Internally, cultivate a culture that rejects the scarcity mindset. Encourage your team and board to think strategically about growth. They must come to understand that saying “we can’t afford any admininistrative costs” is a path to burnout and mediocrity. Instead, set financial health goals. For example, aim to fund depreciation and technology upgrades each year, or to gradually increase salaries to liveable levels, and communicate these goals to potential funders as part of your case for support.

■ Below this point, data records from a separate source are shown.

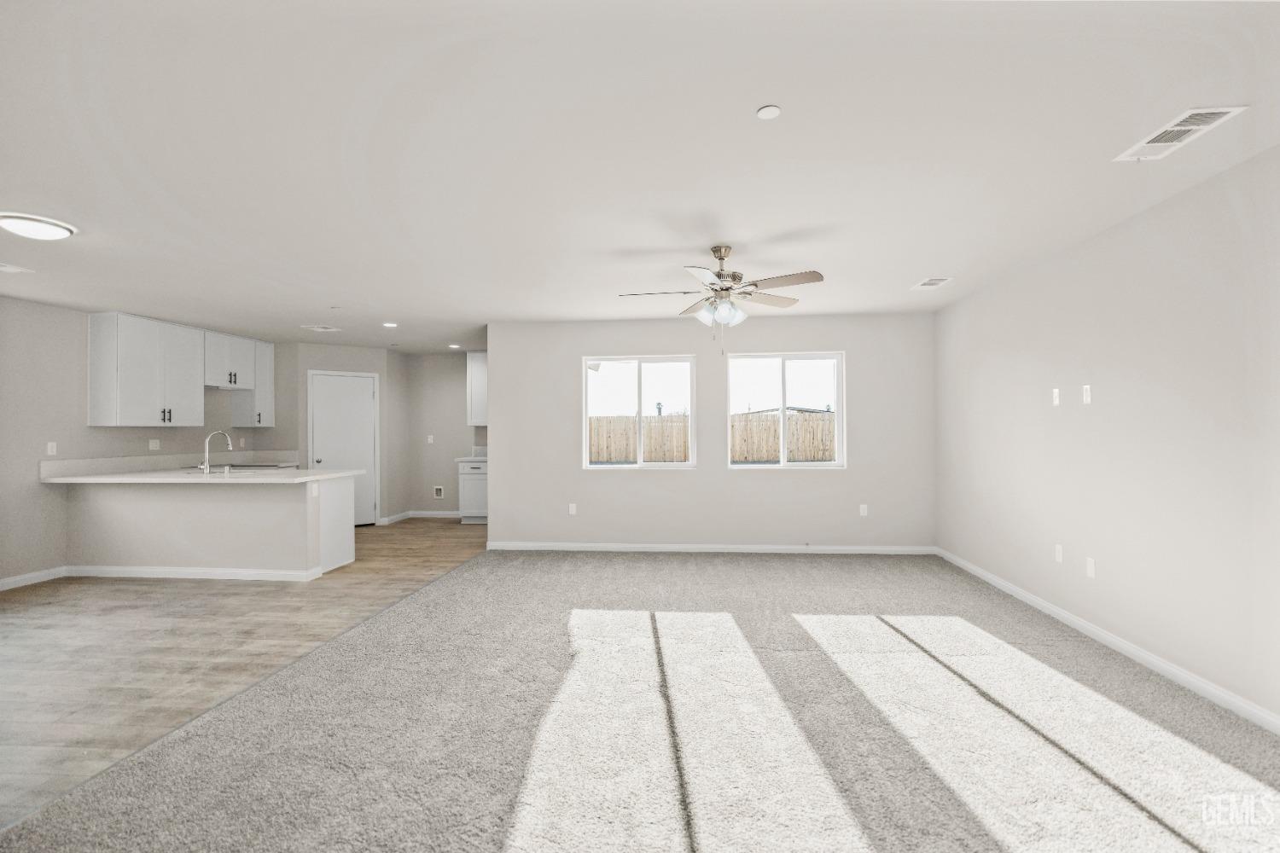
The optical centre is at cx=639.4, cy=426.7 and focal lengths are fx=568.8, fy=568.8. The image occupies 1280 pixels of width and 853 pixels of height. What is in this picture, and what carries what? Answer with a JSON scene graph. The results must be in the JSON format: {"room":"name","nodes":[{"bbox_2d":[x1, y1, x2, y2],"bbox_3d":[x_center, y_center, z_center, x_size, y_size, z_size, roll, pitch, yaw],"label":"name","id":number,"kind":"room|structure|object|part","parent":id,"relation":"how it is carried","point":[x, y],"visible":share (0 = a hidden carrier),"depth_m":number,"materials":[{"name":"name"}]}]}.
{"room":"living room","nodes":[
{"label":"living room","id":0,"kind":"room"},
{"bbox_2d":[0,295,297,589],"bbox_3d":[-5.512,0.124,3.658,0.151,2.451,9.689,0,0,5],"label":"left wall","id":1,"kind":"structure","parent":0,"point":[61,439],"depth_m":5.05,"materials":[{"name":"grey paint"}]},
{"bbox_2d":[0,565,68,590],"bbox_3d":[-5.515,1.291,2.209,0.013,0.088,6.007,0,0,5],"label":"baseboard","id":2,"kind":"structure","parent":1,"relation":"attached to","point":[23,578],"depth_m":4.92,"materials":[{"name":"white paint"}]},
{"bbox_2d":[46,441,57,454],"bbox_3d":[-5.245,0.192,5.075,0.009,0.115,0.069,0,0,5],"label":"wall socket","id":3,"kind":"object","parent":1,"relation":"attached to","point":[54,451],"visible":0.99,"depth_m":5.07,"materials":[{"name":"white plastic"}]},
{"bbox_2d":[148,438,160,449],"bbox_3d":[-5.206,0.192,6.105,0.010,0.114,0.116,0,0,5],"label":"wall socket","id":4,"kind":"object","parent":1,"relation":"attached to","point":[151,446],"visible":0.98,"depth_m":6.10,"materials":[{"name":"white plastic"}]},
{"bbox_2d":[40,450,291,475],"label":"backsplash","id":5,"kind":"structure","parent":1,"relation":"attached to","point":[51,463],"depth_m":5.43,"materials":[{"name":"white stone"}]},
{"bbox_2d":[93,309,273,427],"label":"upper cabinet","id":6,"kind":"object","parent":1,"relation":"attached to","point":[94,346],"visible":0.98,"depth_m":5.63,"materials":[{"name":"white"}]},
{"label":"bar pulls","id":7,"kind":"part","parent":6,"relation":"part of","materials":[{"name":"metal"}]},
{"bbox_2d":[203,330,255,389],"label":"upper cabinet","id":8,"kind":"object","parent":1,"relation":"attached to","point":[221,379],"visible":0.8,"depth_m":6.68,"materials":[{"name":"white"}]},
{"bbox_2d":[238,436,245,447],"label":"wall socket","id":9,"kind":"object","parent":1,"relation":"attached to","point":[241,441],"visible":0.99,"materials":[{"name":"white plastic"}]},
{"bbox_2d":[228,338,277,426],"bbox_3d":[-4.892,-0.545,7.245,0.355,1.065,0.359,0,0,5],"label":"cabinet","id":10,"kind":"object","parent":1,"relation":"attached to","point":[266,424],"visible":0.73,"depth_m":7.13,"materials":[{"name":"white"}]},
{"bbox_2d":[0,517,488,827],"bbox_3d":[-3.090,1.356,3.787,5.343,0.103,11.141,0,0,5],"label":"wood floor","id":11,"kind":"structure","parent":0,"point":[31,608],"depth_m":3.55,"materials":[{"name":"brown wood"}]},
{"bbox_2d":[68,475,356,579],"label":"peninsula","id":12,"kind":"object","parent":11,"relation":"on","point":[284,514],"visible":0.91,"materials":[{"name":"white paint"}]},
{"bbox_2d":[65,564,320,581],"bbox_3d":[-4.063,1.304,5.076,2.337,0.088,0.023,0,0,5],"label":"baseboard","id":13,"kind":"structure","parent":12,"relation":"attached to","point":[221,573],"depth_m":5.06,"materials":[{"name":"white paint"}]},
{"bbox_2d":[37,465,370,483],"bbox_3d":[-4.029,0.456,5.337,2.529,0.038,1.083,0,0,5],"label":"countertop","id":14,"kind":"structure","parent":12,"relation":"on","point":[324,476],"depth_m":5.04,"materials":[{"name":"white stone"}]},
{"bbox_2d":[198,430,232,473],"bbox_3d":[-4.018,0.235,5.417,0.141,0.407,0.279,0,0,5],"label":"faucet","id":15,"kind":"object","parent":14,"relation":"on","point":[206,449],"visible":0.99,"depth_m":5.32,"materials":[{"name":"silver metal"}]},
{"bbox_2d":[183,465,273,473],"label":"sink","id":16,"kind":"object","parent":14,"relation":"in","point":[247,471],"visible":0.33,"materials":[{"name":"silver metal"}]},
{"bbox_2d":[309,482,319,496],"bbox_3d":[-2.837,0.548,4.961,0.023,0.119,0.074,0,0,5],"label":"wall socket","id":17,"kind":"object","parent":12,"relation":"attached to","point":[314,491],"visible":0.99,"depth_m":4.95,"materials":[{"name":"white plastic"}]},
{"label":"end panel","id":18,"kind":"part","parent":12,"relation":"part of","materials":[{"name":"white"}]},
{"bbox_2d":[457,459,487,522],"bbox_3d":[-2.152,0.898,8.137,0.733,0.885,0.649,0,0,5],"label":"base cabinet","id":19,"kind":"object","parent":11,"relation":"on","point":[464,479],"visible":0.43,"depth_m":7.88,"materials":[{"name":"white paint"}]},
{"bbox_2d":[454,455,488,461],"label":"countertop","id":20,"kind":"structure","parent":19,"relation":"on","point":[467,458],"depth_m":7.76,"materials":[{"name":"white stone"}]},
{"bbox_2d":[287,340,394,525],"bbox_3d":[-4.041,0.133,7.776,1.175,2.442,0.123,0,-1,-38],"label":"pantry wall","id":21,"kind":"structure","parent":0,"point":[364,362],"depth_m":7.74,"materials":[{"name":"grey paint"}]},
{"bbox_2d":[309,371,378,524],"bbox_3d":[-3.978,0.326,7.693,0.796,2.043,0.106,0,-1,-38],"label":"door","id":22,"kind":"structure","parent":21,"relation":"in","point":[329,397],"depth_m":7.73,"materials":[{"name":"white paint"}]},
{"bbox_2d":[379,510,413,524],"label":"baseboard","id":23,"kind":"structure","parent":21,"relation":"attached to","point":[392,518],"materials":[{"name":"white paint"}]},
{"bbox_2d":[405,349,485,517],"bbox_3d":[-2.313,0.123,8.523,2.669,2.445,0.147,0,0,5],"label":"kitchen back wall","id":24,"kind":"structure","parent":0,"point":[454,392],"depth_m":8.51,"materials":[{"name":"paint"}]},
{"bbox_2d":[425,434,434,443],"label":"light switch","id":25,"kind":"object","parent":24,"relation":"attached to","point":[429,441],"visible":0.99,"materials":[{"name":"white plastic"}]},
{"bbox_2d":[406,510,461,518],"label":"baseboard","id":26,"kind":"structure","parent":24,"relation":"attached to","point":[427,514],"depth_m":8.51,"materials":[{"name":"white paint"}]},
{"bbox_2d":[432,485,444,498],"bbox_3d":[-3.012,0.974,8.484,0.187,0.174,0.035,0,0,5],"label":"outlet box","id":27,"kind":"object","parent":24,"relation":"in","point":[437,488],"visible":0.98,"depth_m":8.49,"materials":[{"name":"white"}]},
{"bbox_2d":[465,350,487,423],"bbox_3d":[-2.054,-0.564,8.187,0.786,1.040,0.347,0,0,5],"label":"upper cabinet","id":28,"kind":"object","parent":24,"relation":"attached to","point":[472,376],"visible":0.41,"depth_m":8.06,"materials":[{"name":"white"}]},
{"bbox_2d":[0,0,1279,351],"bbox_3d":[-1.337,-1.185,3.594,8.190,0.119,10.425,0,0,5],"label":"ceiling","id":29,"kind":"structure","parent":0,"point":[402,309],"depth_m":2.32,"materials":[{"name":"white paint"}]},
{"bbox_2d":[0,261,34,272],"bbox_3d":[-4.410,-1.100,3.849,0.228,0.011,0.363,0,0,5],"label":"ceiling vent","id":30,"kind":"object","parent":29,"relation":"attached to","point":[14,270],"visible":0.99,"depth_m":3.96,"materials":[{"name":"white"}]},
{"bbox_2d":[0,212,76,240],"bbox_3d":[-3.322,-1.078,3.119,0.327,0.082,0.328,0,0,5],"label":"ceiling light","id":31,"kind":"object","parent":29,"relation":"attached to","point":[56,229],"visible":0.98,"depth_m":3.06,"materials":[{"name":"white plastic"}]},
{"bbox_2d":[301,324,341,331],"bbox_3d":[-3.555,-1.105,6.359,0.356,0.015,0.297,0,0,5],"label":"ceiling vent","id":32,"kind":"object","parent":29,"relation":"attached to","point":[324,329],"visible":0.99,"depth_m":6.33,"materials":[{"name":"white"}]},
{"bbox_2d":[381,320,397,327],"bbox_3d":[-2.710,-1.106,6.168,0.170,0.013,0.172,0,0,5],"label":"recessed light","id":33,"kind":"object","parent":29,"relation":"in","point":[389,324],"visible":0.99,"depth_m":6.15,"materials":[{"name":"white"}]},
{"bbox_2d":[448,343,461,348],"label":"recessed light","id":34,"kind":"object","parent":29,"relation":"in","point":[454,346],"visible":0.99,"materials":[{"name":"white"}]},
{"bbox_2d":[615,246,825,354],"bbox_3d":[0.494,-0.798,3.654,1.303,0.679,1.291,0,0,5],"label":"ceiling fan","id":35,"kind":"object","parent":29,"relation":"hanging from","point":[722,289],"visible":0.99,"depth_m":3.59,"materials":[{"name":"metal"}]},
{"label":"shades","id":36,"kind":"part","parent":35,"relation":"part of","materials":[{"name":"glass"}]},
{"bbox_2d":[756,104,782,119],"bbox_3d":[0.469,-1.144,2.072,0.087,0.009,0.088,0,0,5],"label":"smoke detector","id":37,"kind":"object","parent":29,"relation":"attached to","point":[765,113],"visible":0.98,"depth_m":2.06,"materials":[{"name":"white"}]},
{"bbox_2d":[910,276,954,289],"bbox_3d":[2.327,-1.147,4.541,0.209,0.010,0.322,0,0,5],"label":"ceiling vent","id":38,"kind":"object","parent":29,"relation":"attached to","point":[930,282],"visible":0.99,"depth_m":4.52,"materials":[{"name":"white metal"}]},
{"bbox_2d":[1113,104,1246,162],"bbox_3d":[2.126,-1.156,2.260,0.201,0.010,0.403,0,0,5],"label":"ceiling vent","id":39,"kind":"object","parent":29,"relation":"attached to","point":[1193,128],"visible":0.99,"depth_m":2.23,"materials":[{"name":"white metal"}]},
{"bbox_2d":[0,546,1279,852],"bbox_3d":[0.567,1.332,2.699,5.409,0.099,7.889,0,0,5],"label":"carpet floor","id":40,"kind":"structure","parent":0,"point":[472,573],"depth_m":2.38,"materials":[{"name":"carpet"}]},
{"bbox_2d":[481,315,936,551],"bbox_3d":[0.688,0.095,6.044,4.743,2.448,0.162,0,0,5],"label":"back wall","id":41,"kind":"structure","parent":0,"point":[579,352],"depth_m":5.95,"materials":[{"name":"grey paint"}]},
{"bbox_2d":[568,503,577,514],"bbox_3d":[-0.720,0.881,6.083,0.071,0.118,0.011,0,0,5],"label":"wall socket","id":42,"kind":"object","parent":41,"relation":"attached to","point":[572,506],"visible":0.99,"depth_m":6.08,"materials":[{"name":"white plastic"}]},
{"bbox_2d":[581,353,698,469],"bbox_3d":[-0.008,-0.157,6.093,1.219,1.205,0.138,0,0,5],"label":"window","id":43,"kind":"structure","parent":41,"relation":"in","point":[675,466],"depth_m":6.10,"materials":[{"name":"white glass"}]},
{"bbox_2d":[484,541,935,553],"bbox_3d":[0.682,1.269,5.949,4.643,0.086,0.013,0,0,5],"label":"baseboard","id":44,"kind":"structure","parent":41,"relation":"attached to","point":[526,548],"depth_m":5.93,"materials":[{"name":"white paint"}]},
{"bbox_2d":[725,350,845,468],"bbox_3d":[1.504,-0.169,5.943,1.226,1.184,0.137,0,0,5],"label":"window","id":45,"kind":"structure","parent":41,"relation":"in","point":[840,424],"depth_m":5.94,"materials":[{"name":"glass"}]},
{"bbox_2d":[858,503,868,516],"bbox_3d":[2.288,0.853,5.824,0.072,0.119,0.011,0,0,5],"label":"wall socket","id":46,"kind":"object","parent":41,"relation":"attached to","point":[863,506],"visible":0.99,"depth_m":5.82,"materials":[{"name":"white plastic"}]},
{"bbox_2d":[934,142,1279,728],"bbox_3d":[2.690,0.054,1.893,0.149,2.441,8.181,0,0,5],"label":"right wall","id":47,"kind":"structure","parent":0,"point":[1058,419],"depth_m":3.07,"materials":[{"name":"grey paint"}]},
{"bbox_2d":[1051,387,1060,405],"bbox_3d":[2.822,-0.204,3.859,0.009,0.115,0.069,0,0,5],"label":"wall plate","id":48,"kind":"object","parent":47,"relation":"attached to","point":[1056,394],"visible":0.99,"depth_m":3.85,"materials":[{"name":"white plastic"}]},
{"bbox_2d":[1053,543,1064,563],"bbox_3d":[2.819,0.853,3.831,0.010,0.116,0.071,0,0,5],"label":"wall socket","id":49,"kind":"object","parent":47,"relation":"attached to","point":[1061,553],"visible":0.98,"depth_m":3.82,"materials":[{"name":"white plastic"}]},
{"bbox_2d":[1082,384,1092,404],"bbox_3d":[2.813,-0.205,3.584,0.009,0.115,0.069,0,0,5],"label":"wall plate","id":50,"kind":"object","parent":47,"relation":"attached to","point":[1088,389],"visible":0.99,"depth_m":3.58,"materials":[{"name":"white plastic"}]},
{"bbox_2d":[1085,556,1096,577],"bbox_3d":[2.763,0.861,3.488,0.007,0.114,0.070,0,0,5],"label":"wall socket","id":51,"kind":"object","parent":47,"relation":"attached to","point":[1088,566],"visible":0.98,"depth_m":3.48,"materials":[{"name":"white plastic"}]},
{"bbox_2d":[933,546,1279,734],"bbox_3d":[2.621,1.235,1.988,0.013,0.084,7.672,0,0,5],"label":"baseboard","id":52,"kind":"structure","parent":47,"relation":"attached to","point":[1163,667],"depth_m":3.08,"materials":[{"name":"white paint"}]},
{"label":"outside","id":53,"kind":"structure","parent":0,"visible":0},
{"label":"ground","id":54,"kind":"structure","parent":53,"visible":0},
{"bbox_2d":[587,410,836,463],"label":"wooden fence","id":55,"kind":"object","parent":54,"relation":"on","point":[747,454],"visible":0.31,"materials":[{"name":"brown wood"}]}
]}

On a sector level, nonprofits should band together to advocate for policy changes that address underfunding. This could include lobbying for reinstatement of expanded charitable tax deductions to encourage more giving, and pushing for government grant reforms (like allowing adequate indirect cost rates on contracts), and telling your stories to the media. The takeaway: The more we normalize that nonprofits need adequate flexible, full-cost funding, the better chance we have of breaking out of the underfunding trap.

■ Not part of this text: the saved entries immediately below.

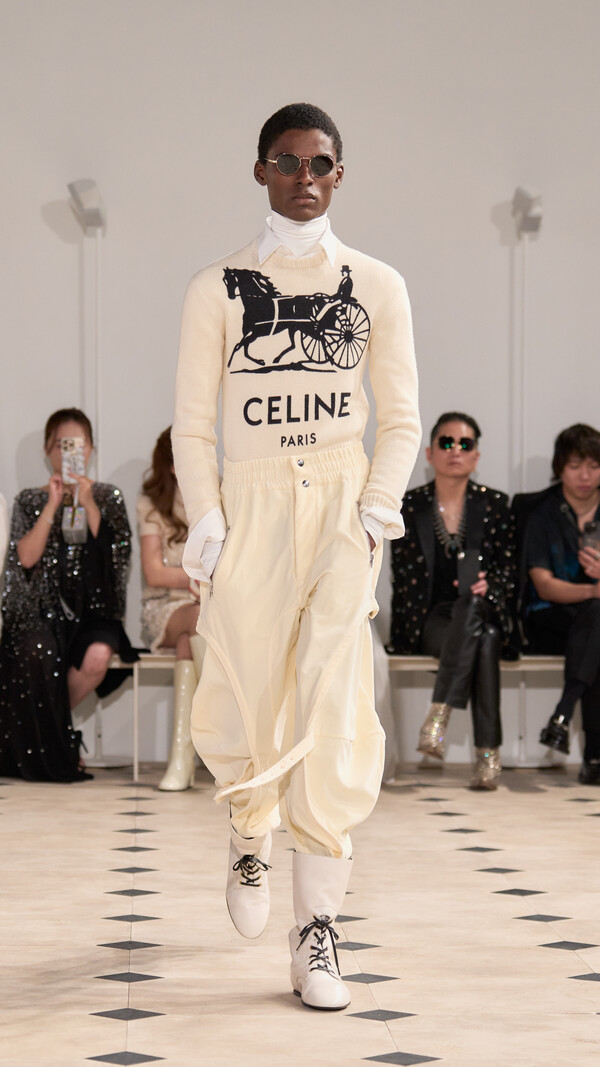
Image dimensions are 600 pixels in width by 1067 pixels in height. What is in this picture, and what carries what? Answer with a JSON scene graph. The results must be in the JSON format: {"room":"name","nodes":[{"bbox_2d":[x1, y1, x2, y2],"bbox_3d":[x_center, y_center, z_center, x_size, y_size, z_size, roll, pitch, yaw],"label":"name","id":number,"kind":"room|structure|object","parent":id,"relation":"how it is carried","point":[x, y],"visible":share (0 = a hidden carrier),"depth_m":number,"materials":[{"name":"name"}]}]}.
{"room":"event hall","nodes":[
{"label":"event hall","id":0,"kind":"room"},
{"bbox_2d":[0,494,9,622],"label":"person","id":1,"kind":"object","parent":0,"point":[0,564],"visible":0.7,"depth_m":10.56},
{"bbox_2d":[0,0,599,766],"bbox_3d":[0.142,-0.942,11.155,9.595,3.556,0.197,0,1,-2],"label":"wall","id":2,"kind":"structure","parent":0,"point":[20,433],"depth_m":11.05,"materials":[{"name":"paint"}]},
{"bbox_2d":[0,765,599,1064],"bbox_3d":[0.405,0.920,5.089,8.735,0.127,10.183,0,1,-2],"label":"floor","id":3,"kind":"structure","parent":0,"point":[591,990],"depth_m":6.61,"materials":[{"name":"tile"}]},
{"bbox_2d":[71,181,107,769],"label":"light stand","id":4,"kind":"object","parent":3,"relation":"on","point":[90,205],"visible":0.7,"depth_m":10.96,"materials":[{"name":"metal"}]},
{"bbox_2d":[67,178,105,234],"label":"spotlight","id":5,"kind":"object","parent":4,"relation":"attached to","point":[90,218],"visible":0.96,"depth_m":10.85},
{"bbox_2d":[88,649,176,781],"bbox_3d":[-0.840,0.616,10.723,1.421,0.429,0.537,0,1,-2],"label":"bench","id":6,"kind":"object","parent":3,"relation":"on","point":[136,687],"visible":0.28,"depth_m":10.64,"materials":[{"name":"white wood"}]},
{"bbox_2d":[0,410,136,783],"bbox_3d":[-0.774,0.203,10.298,0.488,1.196,0.646,0,1,-2],"label":"woman","id":7,"kind":"object","parent":6,"relation":"on","point":[29,518],"visible":0.79,"depth_m":10.17},
{"bbox_2d":[61,437,84,483],"bbox_3d":[-0.736,-0.223,10.351,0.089,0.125,0.160,0,1,-2],"label":"smartphone","id":8,"kind":"object","parent":7,"relation":"in","point":[79,458],"visible":0.81,"depth_m":10.37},
{"bbox_2d":[62,505,87,543],"bbox_3d":[-0.742,-0.025,10.392,0.103,0.140,0.165,0,1,-2],"label":"bag","id":9,"kind":"object","parent":7,"relation":"hanging from","point":[80,510],"visible":0.84,"depth_m":10.37,"materials":[{"name":"metal"}]},
{"bbox_2d":[137,427,204,790],"bbox_3d":[-0.338,0.228,10.042,0.421,1.138,0.779,0,1,-2],"label":"woman","id":10,"kind":"object","parent":6,"relation":"on","point":[157,570],"visible":0.34,"depth_m":10.01},
{"bbox_2d":[172,105,419,1015],"bbox_3d":[0.003,0.042,5.774,0.465,1.593,0.636,0,1,-2],"label":"man","id":11,"kind":"object","parent":3,"relation":"on","point":[229,550],"visible":0.98,"depth_m":5.69},
{"bbox_2d":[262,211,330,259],"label":"collar","id":12,"kind":"object","parent":11,"relation":"on","point":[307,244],"visible":0.65,"depth_m":6.15,"materials":[{"name":"white fabric"}]},
{"bbox_2d":[383,653,571,768],"bbox_3d":[0.790,0.627,10.717,1.167,0.431,0.465,0,1,-2],"label":"bench","id":13,"kind":"object","parent":3,"relation":"on","point":[410,658],"visible":0.38,"depth_m":10.68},
{"bbox_2d":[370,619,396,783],"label":"person","id":14,"kind":"object","parent":13,"relation":"on","point":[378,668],"visible":0.11,"depth_m":10.16},
{"bbox_2d":[393,413,516,792],"bbox_3d":[0.498,0.218,10.265,0.472,1.211,0.666,0,1,-2],"label":"person","id":15,"kind":"object","parent":13,"relation":"on","point":[456,489],"visible":0.87,"depth_m":10.22},
{"bbox_2d":[457,549,480,588],"bbox_3d":[0.559,0.130,10.409,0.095,0.124,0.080,0,1,-2],"label":"smartphone","id":16,"kind":"object","parent":15,"relation":"in","point":[469,556],"visible":0.83,"depth_m":10.39,"materials":[{"name":"black"}]},
{"bbox_2d":[521,424,599,785],"bbox_3d":[0.970,0.223,10.400,0.550,1.171,0.624,0,1,-2],"label":"man","id":17,"kind":"object","parent":13,"relation":"on","point":[557,543],"visible":0.93,"depth_m":10.37},
{"bbox_2d":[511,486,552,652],"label":"jacket","id":18,"kind":"object","parent":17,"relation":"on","point":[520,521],"visible":0.22,"depth_m":10.87,"materials":[{"name":"black fabric"}]},
{"bbox_2d":[582,519,599,554],"bbox_3d":[0.980,0.033,10.477,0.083,0.132,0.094,0,1,-2],"label":"smartphone","id":19,"kind":"object","parent":17,"relation":"in","point":[597,525],"visible":0.88,"depth_m":10.46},
{"bbox_2d":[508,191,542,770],"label":"light stand","id":20,"kind":"object","parent":3,"relation":"on","point":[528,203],"visible":0.79,"depth_m":11.10,"materials":[{"name":"metal"}]},
{"bbox_2d":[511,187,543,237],"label":"spotlight","id":21,"kind":"object","parent":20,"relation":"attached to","point":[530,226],"visible":0.95,"depth_m":11.06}
]}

In challenging times, collaboration can be a lifesaver. Look for ways to partner with other organizations to share costs or unlock new funding. Joint programs or coalitions can attract funders interested in collaborative impact. Back-office collaborations (like sharing IT, HR, or office space with fellow nonprofits can reduce expenses for everyone involved. Also, leverage technology and process improvement to stretch dollars. Many nonprofits are adopting tech solutions to operate more efficiently amid funding challenges. For instance, cloud software can automate tasks and free up staff time, and data systems can help demonstrate impact to donors. Just be mindful that tech investments themselves require funding; this is where making the ROI case to funders or using reserve funds strategically comes in.
If underfunding is chronic and severe for your organization, it might even be time to consider strategic alliances like mergers or acquisitions. While not a first resort, conventional wisdom understands that merging with a like-minded organization can consolidate resources and eliminate redundant costs, ultimately preserving programs that might otherwise fail due to lack of funds.
Here, however, I take things a step further than mere convention. As a matter of stewardship, every year, every nonprofit should formally consider whether it should merge or collaborate to use donor resources more effectively.
The takeaway: Be strategic and creative in overcoming resource gaps – resilience often means adapting the model, not just cutting more. Every dollar saved or gained through efficiency or partnership is a dollar that can go back into your mission.
By implementing these strategies, nonprofits can better navigate the underfunding challenge. The solutions require both internal action (better planning, risk management, and cost control) and external action (advocacy, relationship-building, and education of funders). It’s not easy – essentially, we are asking nonprofits to work on long-term capacity even as they fight fires in the short term. But this balance is exactly what managing for resilience is about. The tools and frameworks like Foundations for Growth and Lean Strategic Planning exist to guide leaders through this process. The tone to strike is one of pragmatic optimism: underfunding is a daunting challenge, but with clear-eyed strategy and collaborative effort, nonprofits can sustain themselves and thrive.